**Description of the task:** Below are records that should be duplicated exactly, with no image retained.

Data records
====================

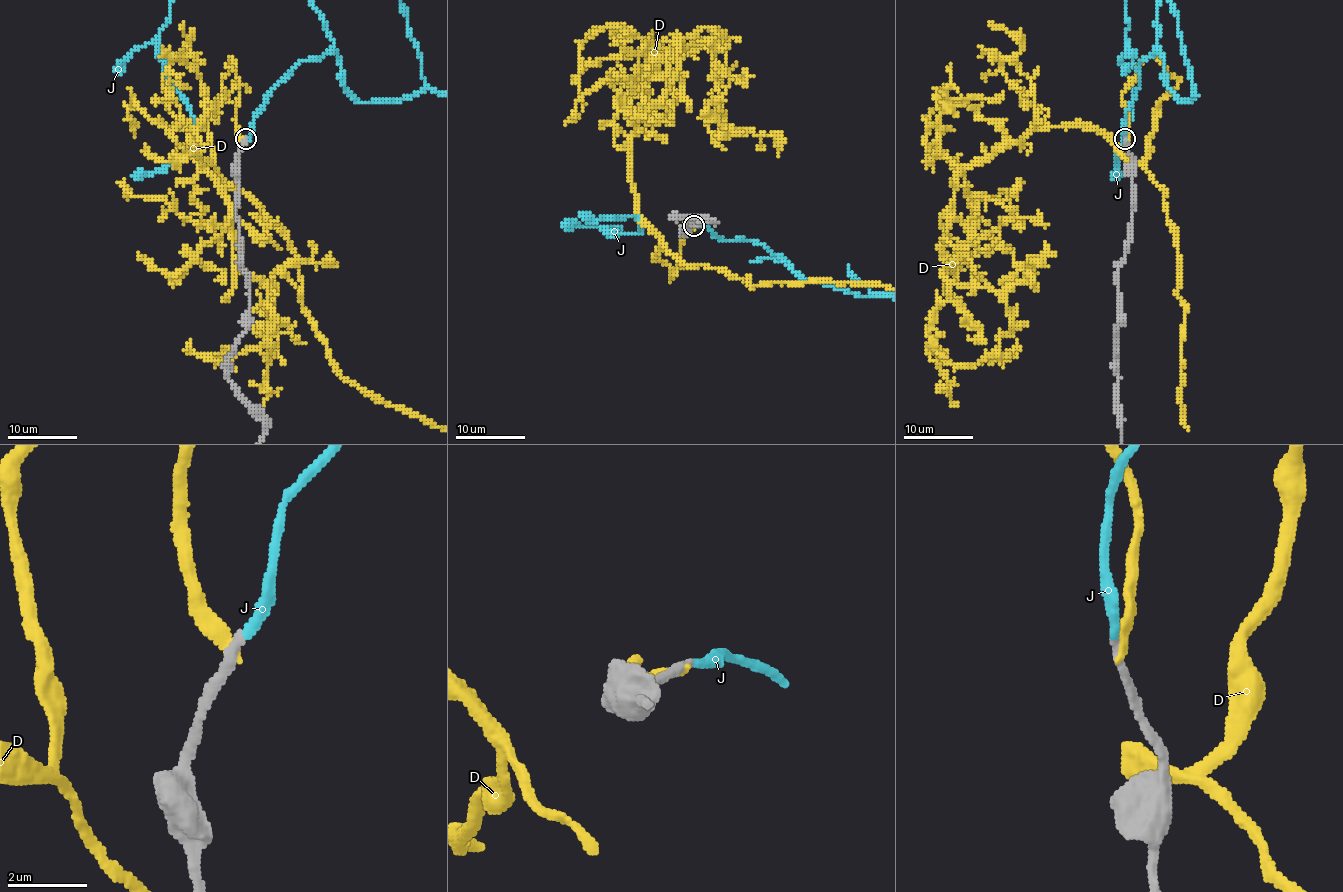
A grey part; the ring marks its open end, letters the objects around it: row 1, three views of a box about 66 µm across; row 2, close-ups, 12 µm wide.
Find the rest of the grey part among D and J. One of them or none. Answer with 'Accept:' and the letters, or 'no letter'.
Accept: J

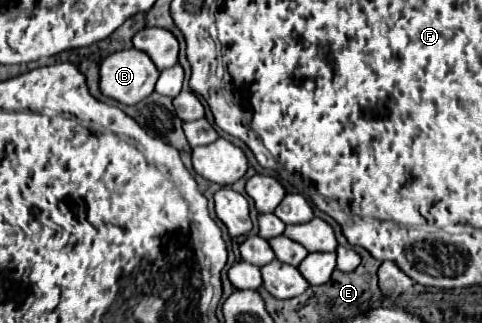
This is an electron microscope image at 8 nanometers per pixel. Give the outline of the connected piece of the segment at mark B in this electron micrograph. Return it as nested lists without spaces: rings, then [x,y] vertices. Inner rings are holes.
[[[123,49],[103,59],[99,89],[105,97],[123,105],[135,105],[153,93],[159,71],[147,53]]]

====================

**Response area:**
A grey part; the ring marks its open end, letters the objects around it: row 1, three views of a box about 66 µm across; row 2, close-ups, 12 µm wide.
Find the rest of the grey part among D and J. One of them or none. Answer with 'Accept:' and the letters, or 'no letter'.
Accept: J

This is an electron microscope image at 8 nanometers per pixel. Give the outline of the connected piece of the segment at mark B in this electron micrograph. Return it as nested lists without spaces: rings, then [x,y] vertices. Inner rings are holes.
[[[123,49],[103,59],[99,89],[105,97],[123,105],[135,105],[153,93],[159,71],[147,53]]]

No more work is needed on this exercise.